Segundo a mesma fonte, os agentes deslocaram-se ao local e levaram a menina para a esquadra, onde se aperceberam de que ela não falava espanhol nem catalão, nem possuía qualquer documento de identificação.
Pouco depois, apareceu um casal que se apresentou como sendo “tios” da menor, tentando levá-la rapidamente. No entanto, a atitude suspeita levou os polícias a solicitar documentação, o que resultou num alerta imediato no sistema informático sobre o desaparecimento da jovem.
Ligação entre famílias e provas do casamento
Durante as diligências, os agentes descobriram através das redes sociais várias fotografias do casamento da menina com o filho do casal comprador, um jovem de 21 anos. As imagens mostravam a cerimónia, organizada pelas famílias, que celebrava um casamento ilegal e forçado.
A investigação acabou por levar à detenção dos pais biológicos da menina, da família compradora e do jovem com quem a criança foi obrigada a casar-se. Ao todo, cinco pessoas foram detidas: os pais da menor, ambos de 35 anos, e o casal catalão, de 40 e 42 anos, bem como o filho deste casal.
Acusações de tráfico e exploração infantil
Todos os detidos foram acusados de tráfico de seres humanos, exploração sexual infantil e casamento forçado. Os pais da menina enfrentam ainda a acusação de tráfico de pessoas para fins de casamento forçado, um crime grave previsto na legislação espanhola e punível com penas de prisão até 12 anos.

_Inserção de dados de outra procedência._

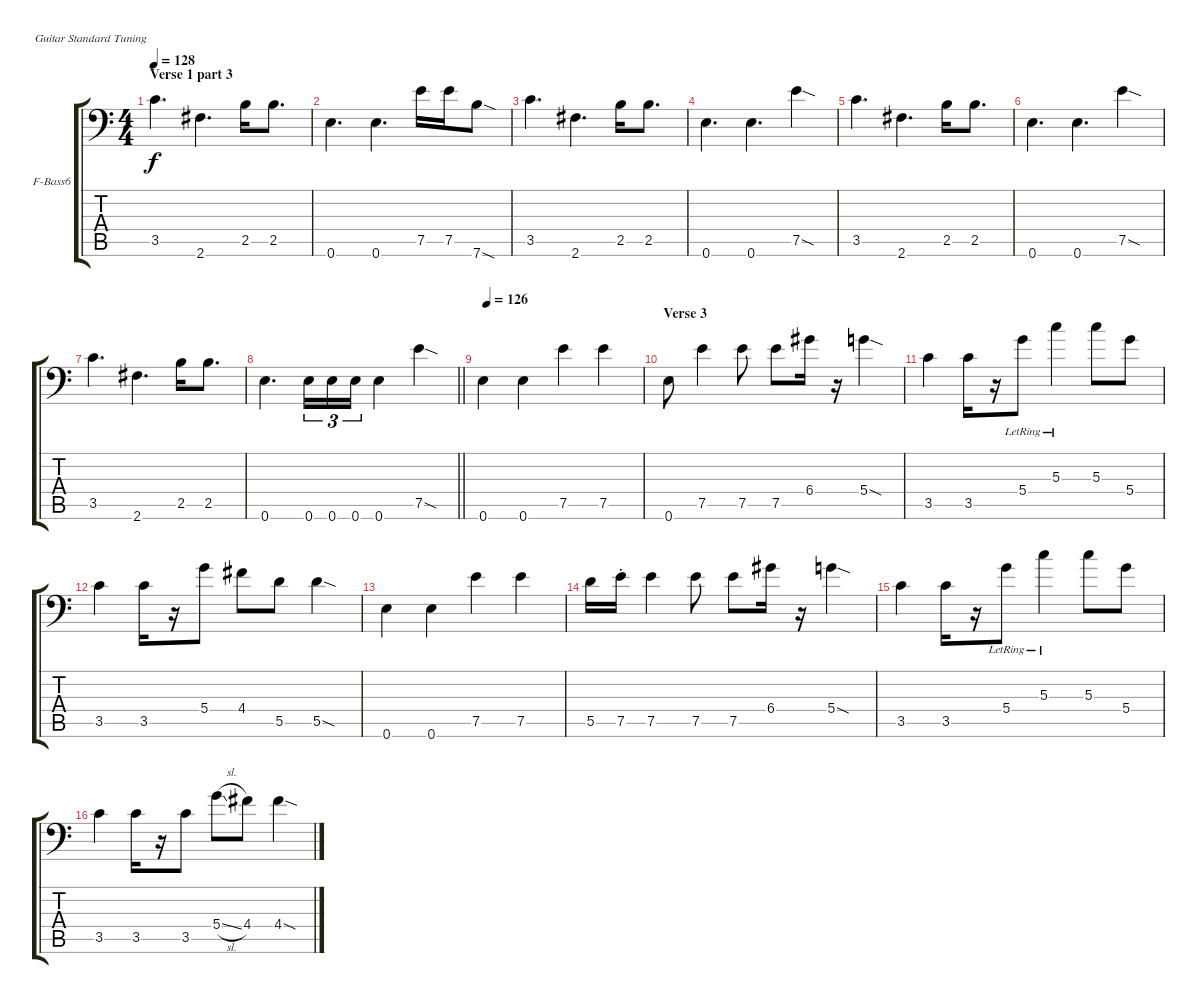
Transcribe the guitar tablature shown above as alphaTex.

A menor foi imediatamente colocada sob proteção da Generalitat da Catalunha, onde está a receber acompanhamento psicológico e apoio social especializado. De acordo com a mesma fonte, a menina apresenta sinais de trauma e de desnutrição, mas encontra-se em recuperação e fora de perigo.
Problema que ultrapassa fronteiras
De acordo com as autoridades espanholas, casos de casamentos forçados entre menores, embora raros, continuam a ocorrer em contextos de marginalização social e cultural. A Guarda Civil e os Mossos d’Esquadra reforçaram a colaboração com os serviços sociais e com organizações de apoio a vítimas de tráfico humano.
Em Espanha, o casamento forçado é considerado uma forma de violência de género e está criminalizado desde 2015. Ainda assim, várias associações alertam que muitas situações permanecem ocultas, sobretudo em comunidades onde prevalecem tradições familiares rígidas e fechadas.
Comunicar às autoridades quaisquer suspeitas
O caso da menina de 14 anos expõe uma realidade dolorosa e difícil de erradicar: a violação dos direitos das crianças em nome de costumes, dinheiro ou falsas noções de honra. Segundo o DN, as autoridades espanholas recordam que qualquer suspeita de casamento forçado ou exploração infantil deve ser comunicada de imediato às forças de segurança ou aos serviços sociais locais.